Amid brewing controversy over the ATF’s botched Fast and Furious gunrunning operation comes new allegations that the Department of Justice also let off an Arizona man suspected of supplying grenades to Mexico’s drug cartels.
The WSJ reports today that federal authorities are now investigating why the U.S. Attorney’s office in Phoenix – the same office that oversaw Fast and Furious – released Jean Baptiste Kingery after he confessed to providing military-style weapons to the now-defunct La Familia Michoacana drug cartel.
Kingery, who was arrested and released in June 2010, confessed to manufacturing improvised explosive devices (IEDs) using grenade components from the U.S. He also admitted to helping the cartel convert semi-automatic rifles into machine guns. Mexican criminal organizations are increasingly using these military-style weapons as the cartels’ escalate their wars against the government and one another.

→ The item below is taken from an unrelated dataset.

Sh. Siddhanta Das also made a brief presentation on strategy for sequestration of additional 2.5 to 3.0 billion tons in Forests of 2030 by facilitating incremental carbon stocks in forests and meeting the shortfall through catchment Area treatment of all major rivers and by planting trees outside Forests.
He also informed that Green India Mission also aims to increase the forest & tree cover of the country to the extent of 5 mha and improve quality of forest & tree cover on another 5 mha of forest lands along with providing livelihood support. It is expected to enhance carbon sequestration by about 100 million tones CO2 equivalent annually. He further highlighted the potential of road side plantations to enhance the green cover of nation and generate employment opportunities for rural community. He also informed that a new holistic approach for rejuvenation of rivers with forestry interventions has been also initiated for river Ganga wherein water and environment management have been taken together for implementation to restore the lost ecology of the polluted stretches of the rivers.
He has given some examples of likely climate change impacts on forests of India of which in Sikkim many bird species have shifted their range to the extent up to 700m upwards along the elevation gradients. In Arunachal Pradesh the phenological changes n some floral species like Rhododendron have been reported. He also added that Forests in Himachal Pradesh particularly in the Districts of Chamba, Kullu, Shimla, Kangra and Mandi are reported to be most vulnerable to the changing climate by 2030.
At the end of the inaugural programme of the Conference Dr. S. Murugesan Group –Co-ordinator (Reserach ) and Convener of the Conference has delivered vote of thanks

Despite Kingery’s confession, and over loud protestations from the arresting ATF officers, the U.S. Attorney’s office let Kingery go within hours of his arrest.
Kingery’s release is now the subject of an internal probe by the DOJ inspector general. The findings in the DOJ probe were a major catalyst in the recent staff shakeup that ousted Arizona U.S. Attorney Dennie Burke and Acting ATF Director Kenneth Melson from their posts.

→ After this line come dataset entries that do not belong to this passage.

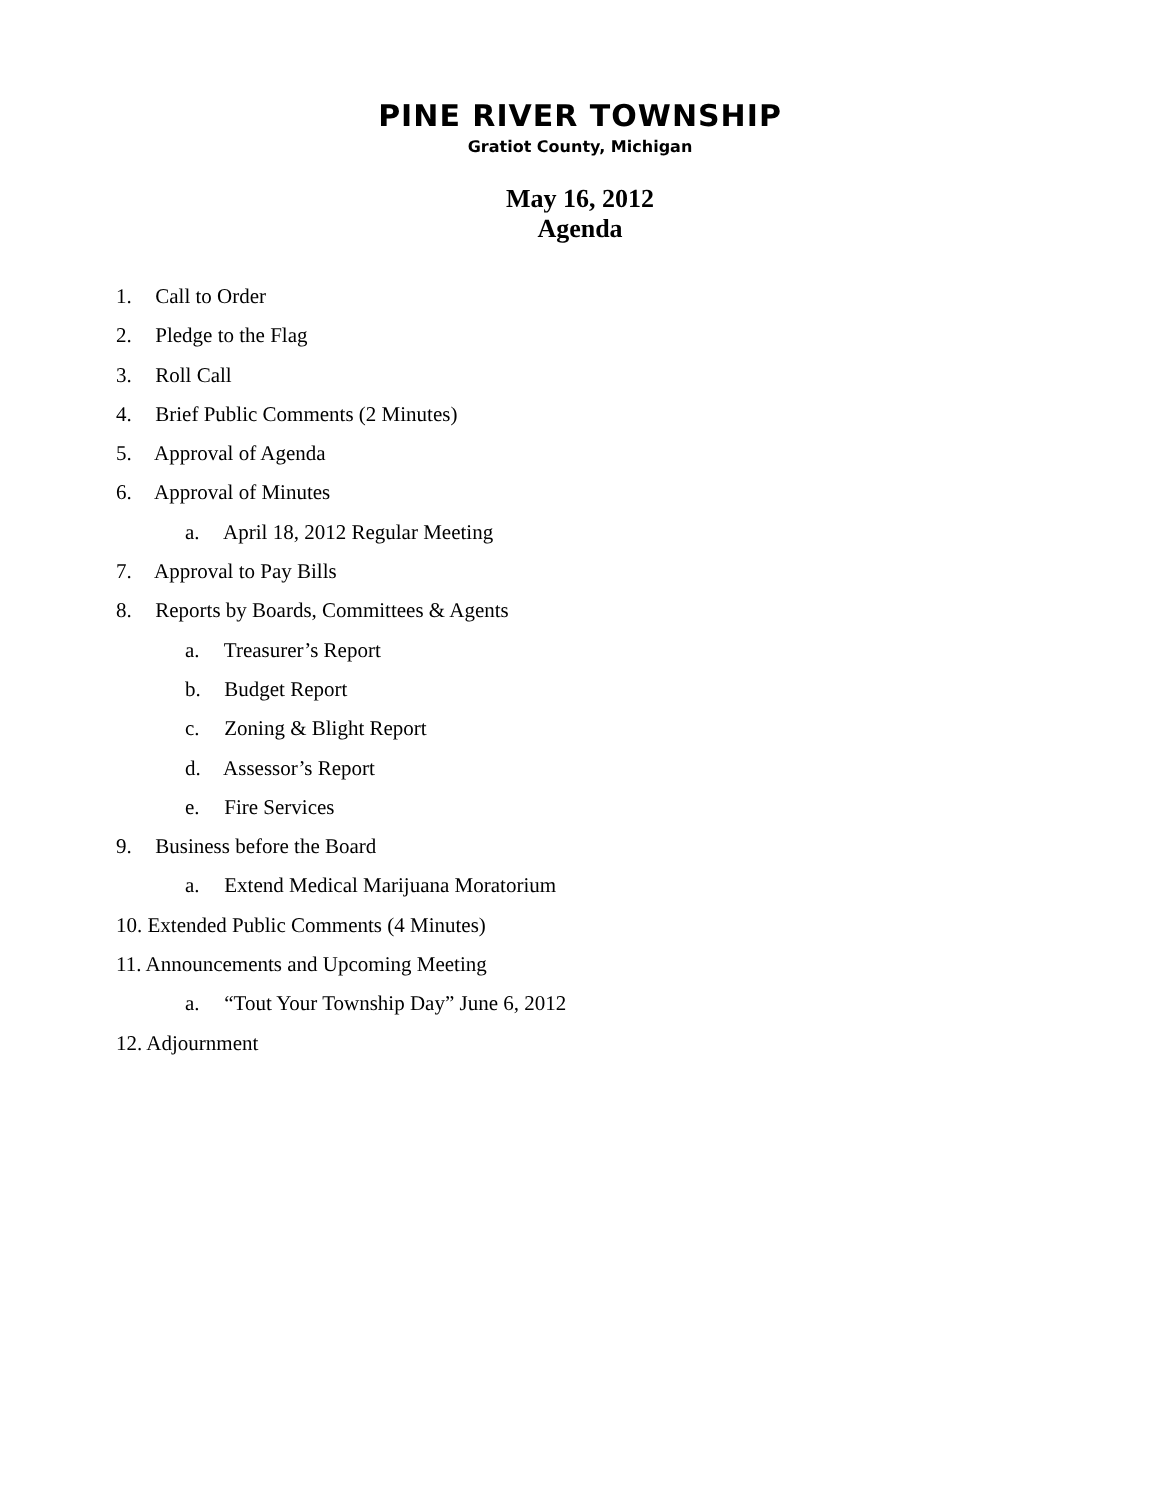PINE RIVER TOWNSHIP
Gratiot County, Michigan
May 16, 2012
Agenda
1. Call to Order
2. Pledge to the Flag
3. Roll Call
4. Brief Public Comments (2 Minutes)
5. Approval of Agenda
6. Approval of Minutes
a. April 18, 2012 Regular Meeting
7. Approval to Pay Bills
8. Reports by Boards, Committees & Agents
a. Treasurer’s Report
b. Budget Report
c. Zoning & Blight Report
d. Assessor’s Report
e. Fire Services
9. Business before the Board
a. Extend Medical Marijuana Moratorium
10. Extended Public Comments (4 Minutes)
11. Announcements and Upcoming Meeting
a. “Tout Your Township Day” June 6, 2012
12. Adjournment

The Phoenix U.S. Attorney’s office denies that it declined to prosecute the case, saying that it wanted to continue surveillance. The office alternatively told investigators that ATF agents wanted to make Kingery an informant, but lost contact with him within weeks of his release.

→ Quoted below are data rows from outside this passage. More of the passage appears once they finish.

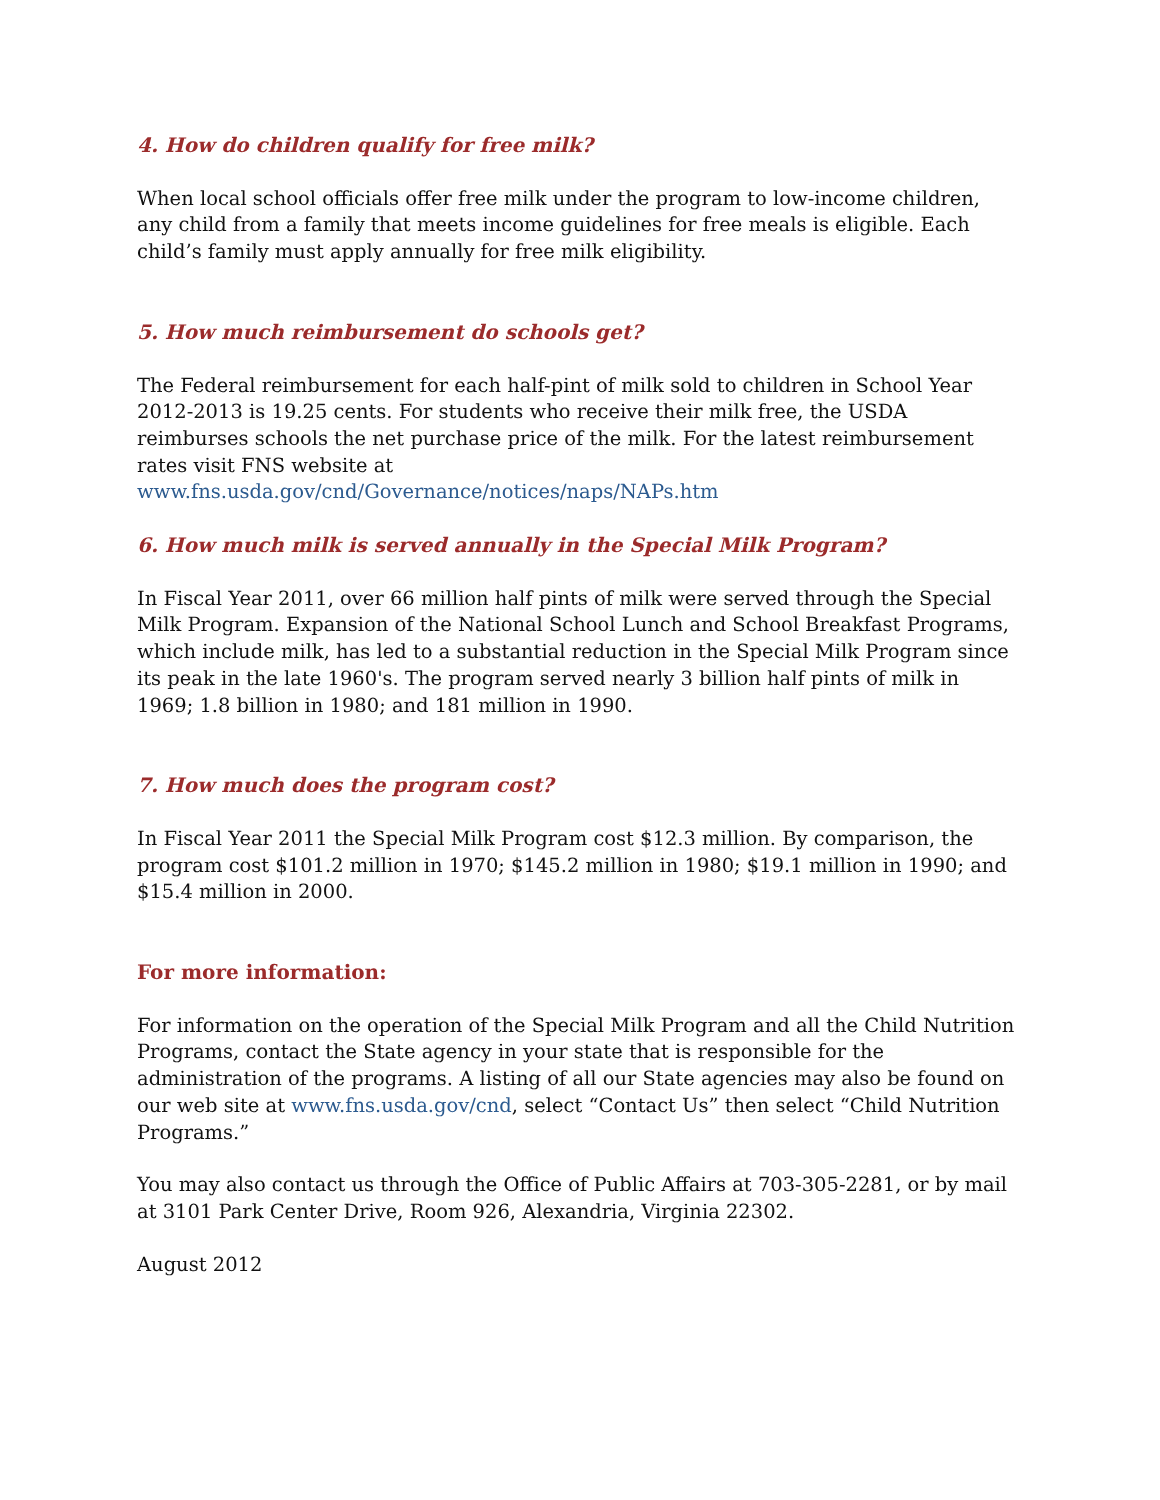4. How do children qualify for free milk?
When local school officials offer free milk under the program to low-income children, any child from a family that meets income guidelines for free meals is eligible. Each child’s family must apply annually for free milk eligibility.
5. How much reimbursement do schools get?
The Federal reimbursement for each half-pint of milk sold to children in School Year 2012-2013 is 19.25 cents. For students who receive their milk free, the USDA reimburses schools the net purchase price of the milk. For the latest reimbursement rates visit FNS website at
www.fns.usda.gov/cnd/Governance/notices/naps/NAPs.htm
6. How much milk is served annually in the Special Milk Program?
In Fiscal Year 2011, over 66 million half pints of milk were served through the Special Milk Program. Expansion of the National School Lunch and School Breakfast Programs, which include milk, has led to a substantial reduction in the Special Milk Program since its peak in the late 1960's. The program served nearly 3 billion half pints of milk in 1969; 1.8 billion in 1980; and 181 million in 1990.
7. How much does the program cost?
In Fiscal Year 2011 the Special Milk Program cost $12.3 million. By comparison, the program cost $101.2 million in 1970; $145.2 million in 1980; $19.1 million in 1990; and $15.4 million in 2000.
For more information:
For information on the operation of the Special Milk Program and all the Child Nutrition Programs, contact the State agency in your state that is responsible for the administration of the programs. A listing of all our State agencies may also be found on our web site at www.fns.usda.gov/cnd, select “Contact Us” then select “Child Nutrition Programs.”
You may also contact us through the Office of Public Affairs at 703-305-2281, or by mail at 3101 Park Center Drive, Room 926, Alexandria, Virginia 22302.
August 2012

Prosecutors involved in the case also accuse ATF agents of devising a failed sting that allowed Kingery to take hundreds of grenade parts across the border in the months about six months prior to his arrest.
The Congressional Oversight Committee has also expanded its Fast and Furious investigation to include the Kingery case. The Committee is investigating who in the Obama administration knew about the gunrunning program, under which ATF agents allowed more than 2,000 guns to “walk” across the border.
The Fast and the Furious case has escalated over the past weeks, with news that at least three White House national security officials knew about the gunrunning program.
Emails obtained by the Committee last week show contact between the head of the Phoenix ATF and Kevin O’Reilly, then-director of North American affairs, about the operation. The White House confirmed that O’Reilly briefed Dan Restrepo, senior director for the Western Hemisphere, and Greg Gatjanis, director of counterterrorism and narcotics.